I had picked out several different authors that I wanted to explore this year. I did fairly well on this goal. I was:

  • Brent Weeks: all 3 books
  • Guy Gavriel Kay: 4 of 6 novels, including both of the duologies that I really wanted to read
  • Robert Silverberg: 3 short story collections, out of 11 book ideas
  • Jack McDevitt: 5 out of 14 novels, 2 in the Academy series and 3 in the Alex Benedict series
  • William Gibson: nothing

I didn't read nearly as much of Silverberg as I'd originally intended to and I seemed to have skipped William Gibson entirely. I'm pretty happy with everything else though.

Reread Old Favorites

I failed at this goal. Theoretically, I gave myself permission to go back and re-read old favorites. In practice, I never actually did it. I did end up rereading Brandon Sanderson's Mistborn trilogy, but I wouldn't have even done that much had I not been reading them along with my wife.

Literary Fiction

I had pulled together a list of 6 literary novels that caught my eye.
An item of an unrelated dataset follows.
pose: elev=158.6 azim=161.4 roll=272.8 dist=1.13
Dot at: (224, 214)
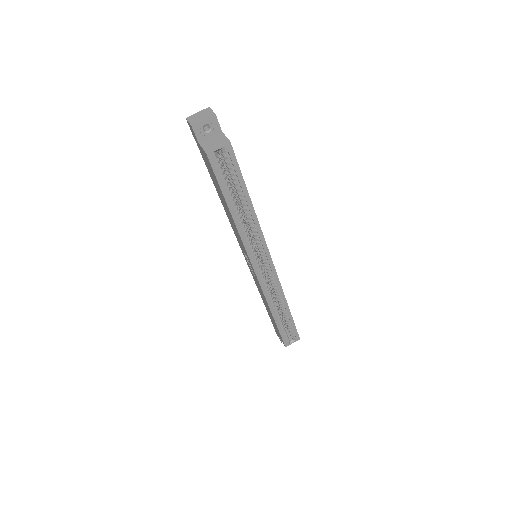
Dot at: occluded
I surprised myself by actually reading 4 of them: Cloud Atlas, The Shadow of the Wind, The Orphan Master's Son, and The Book of Strange New Things. I consider The Orphan Master's Son and Cloud Atlas to be two of the best books that I read this year.

Hard Science Fiction

I've been wanting to read science fiction that's heavy on the science. I picked out 8 books and read 4 of them: The Martian, Dragon's Egg, Time, and Yesterday's Kin. I'd recommend both The Martian and Dragon's Egg to anyone else looking to read some science fiction.

Non-Fiction

I picked out 21 interesting books for my reading ideas list. I read none of them. This was an abject failure.

Interesting Hooks

I picked out 23 different books (or series) for my reading ideas list. I ended up reading 10 of them, which is great for a list that was basically a pile of anything that sounded interesting. Highlights include The Just City, The Three-Body Problem, and A Night of Blacker Darkness.